Eu fiquei pasmo, mas o Ministro estava mesmo interessado era na leishmaniose.

- Como é isso?

Rapidamente expliquei. Aí foi ele que nos surpreendeu:

- Posso ver a ferida?

Quase em coro, meus colegas disseram:

- Mostra!

Aí foi minha vez de pagar mico. Levantei a perna da calça, afrouxei o curativo e expus aquela coisa horrível. Nunca me esqueço o cenho franzido e a cara de nojo do Ministro, quando me perguntou:

- Dói?

Enquanto eu me recompunha, o Ministro perguntou:

- Tem muitos geólogos com essa doença na CPRM?

Aí o Pereira deu o golpe final:

- Ministro, só na Amazônia temos duzentos geólogos. Todos, sem exceção, já tiveram leishmaniose ou malária. Muitos já perderam a conta das malárias. São mais de dez mortes por malária, duas por ataques de índios, duas por afogamento, uma por ataque de onça e dois desaparecidos na floresta.

Fez-se silêncio. O Ministro ficou uns segundos tamborilando a caneta sobre a mesa e, finalmente, chamou seu assessor:

- Seu Roberto, me ligue, por favor, com o Dr. Márcio*.

Dr. Márcio era o Ministro do Planejamento, onde nossas negociações estavam emperradas.

Ali, na nossa frente, depois de uma curta conversa, os dois ministros acertaram um reajuste bastante razoável para nós. Longe do que pedimos, mas o suficiente para distensionar o clima e levar o Acordo a bom termo.

Quando saímos, satisfeitos com o resultado, fui em cima do Pereira:

- Que negócio é esse de dizer que me separei duas vezes e que vivo só? Tá ficando louco cara? E aquela quantidade de mortos na Amazônia?

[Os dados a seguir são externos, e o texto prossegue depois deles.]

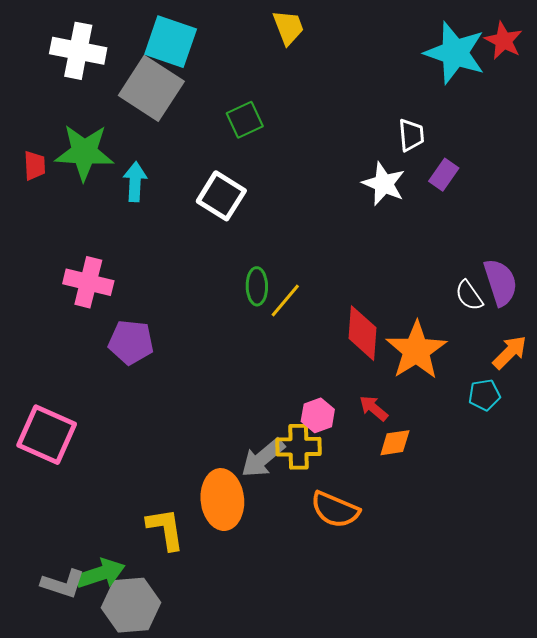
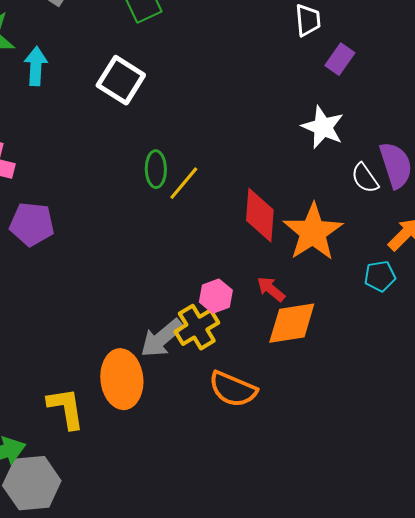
white star: (384, 184) -> (323, 127), moved
orange diamond: (395, 443) -> (292, 323), size x1.6
yellow cross: (299, 447) -> (197, 327), turned -30

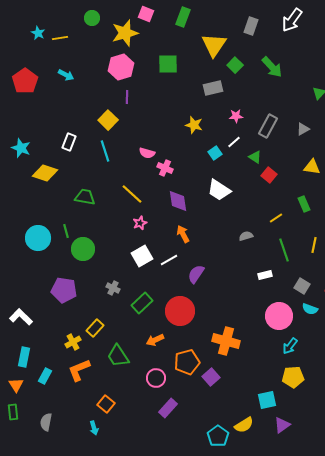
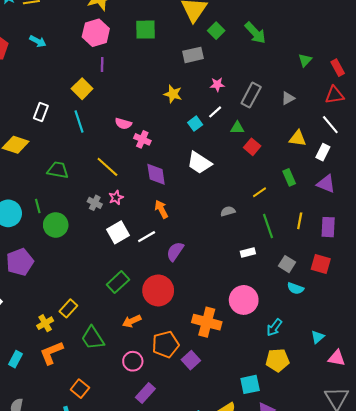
green triangle: (255, 157) -> (237, 128), turned -32
gray cross: (113, 288) -> (95, 203), moved
purple pentagon: (64, 290) -> (20, 262), moved, turned -30
pink circle: (279, 316) -> (244, 300), moved

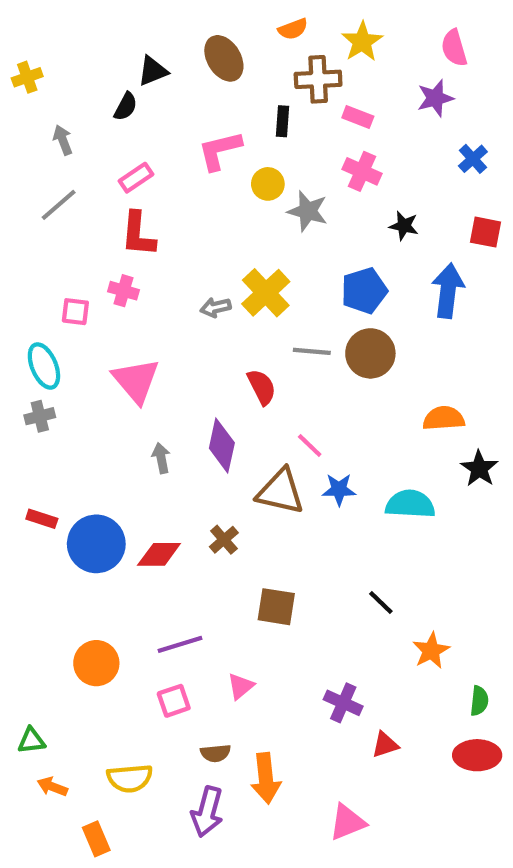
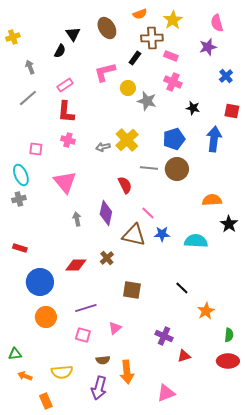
black triangle: (153, 71) -> (73, 34), turned -42
black rectangle: (283, 121) -> (135, 58), turned 32
pink cross: (123, 291) -> (68, 140), moved
blue circle: (96, 544) -> (40, 282), moved
pink square: (174, 701) -> (83, 335), turned 35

- Regis, se a conversa demora mais, até eu ia me separar, cara. Eu não podia era perder essa chance!

Dizem que de médico e de louco todos temos um pouco, Sei não, mas acho que o geólogo é mais louco que a média. Um peão com quem trabalhei muitos anos me disse, certa vez, que o geólogo vive dentro dos matos, procurando o que não perdeu, pra fazer não sei o quê. Não é que ele tem toda a razão?